To Gao, the growth versus profitability conversation is “really interesting” in the context of digital health investing for two reasons. 

The first is that many digital health companies have a significant service component either on the delivery side or the implementation side. Those service components can hurt margins, especially when a startup is onboarding a lot of new customers during a heavy growth period, Gao noted.

“Because of the heavy services component, profitability or efficiency metrics might actually look worse when a company is growing faster. So that’s something that investors have to really understand and parse through and balance,” she explained.

The other reason Gao thinks the growth versus profitability conversation is compelling is because digital health startups’ growth often looks “really lumpy.” Instead of a smooth growth curve, the line often looks more like stair steps, she pointed out.

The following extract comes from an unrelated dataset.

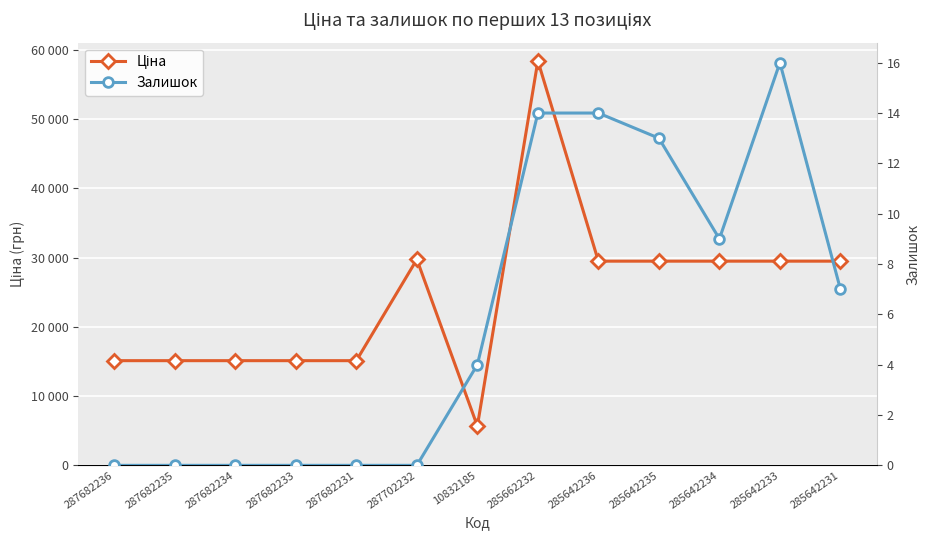

True or false: Залишок and Ціна intersect in this chart.

False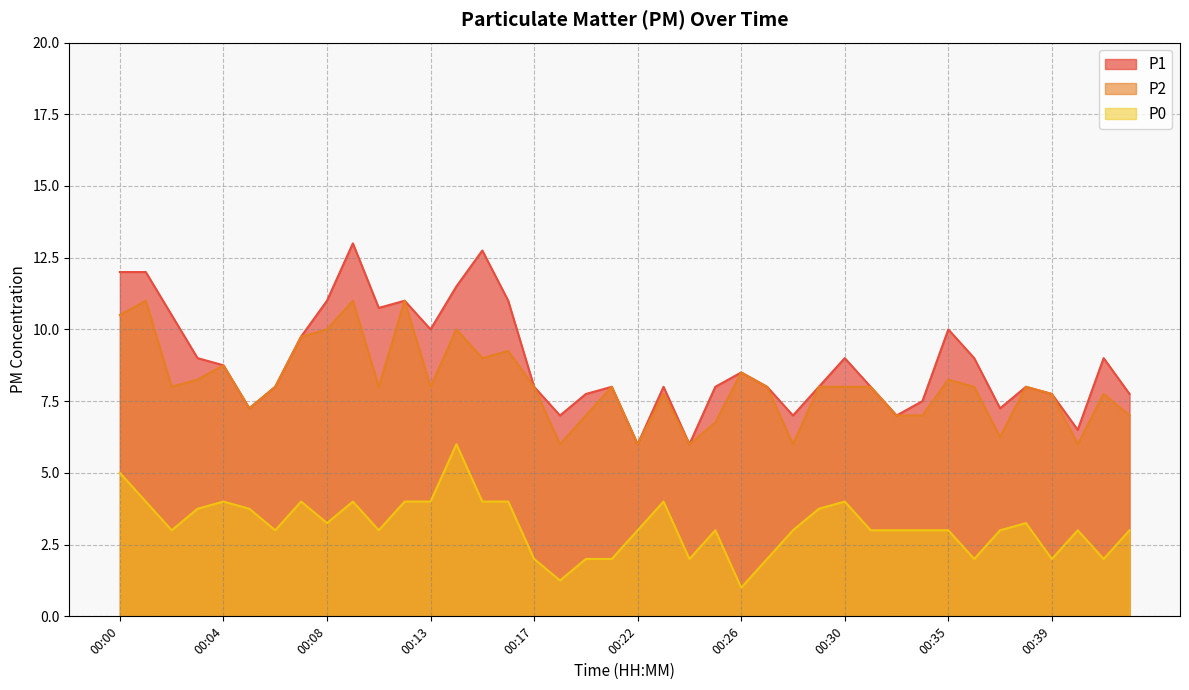

List the labels in order of P1 value, largest first.

00:10, 00:15, 00:00, 00:01, 00:14, 00:08, 00:12, 00:16, 00:11, 00:02, 00:13, 00:35, 00:07, 00:03, 00:30, 00:36, 00:41, 00:04, 00:26, 00:06, 00:17, 00:21, 00:23, 00:25, 00:27, 00:29, 00:32, 00:38, 00:20, 00:39, 00:42, 00:34, 00:05, 00:37, 00:18, 00:28, 00:33, 00:40, 00:22, 00:24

This is because it’s not uncommon for a startup to land a huge contract that drives its average annual return (ARR) up and then fall into a static state for a while. Even though sales cycles are compressing, they can still be quite lengthy, Gao remarked.

“There’s been a lot of debate on whether or not traditional healthcare IT companies fit the model for venture capital. Venture capitalists were all trained to look for a J curve — that hockey stick growth that people talk about, which you often see in fast-growing SaaS companies. But digital health is a different ballgame,” she declared.

Gao said that one could argue that selling to a health system is similar to selling to any large enterprise company because it takes a lot of time. But from what she’s observed, the decision-making process at most health systems is incredibly involved, often spanning multiple committees. 

Oftentimes, a digital health startup will conduct an initial pilot and then there will be a subsequent launch based on certain milestones — all that kind of muddles what investors can see from just purely looking at the numbers, Gao explained.

“There’s a lot of nuance to healthcare software investing. I think investors saw what happened to some of the companies that went public in 2020 and 2021 in the healthcare world — and these public companies don’t look great right now.  A lot of the reason for some of that bad performance is that the unit economics didn’t work and they couldn’t figure it out. I think investors think about that as a cautionary tale,” she stated.

Startups don’t necessarily need to have their profitability metrics completely fleshed out in order to secure venture capital funding, but having no plan for how to reach profitability will stand out as a red flag to investors, Gao declared.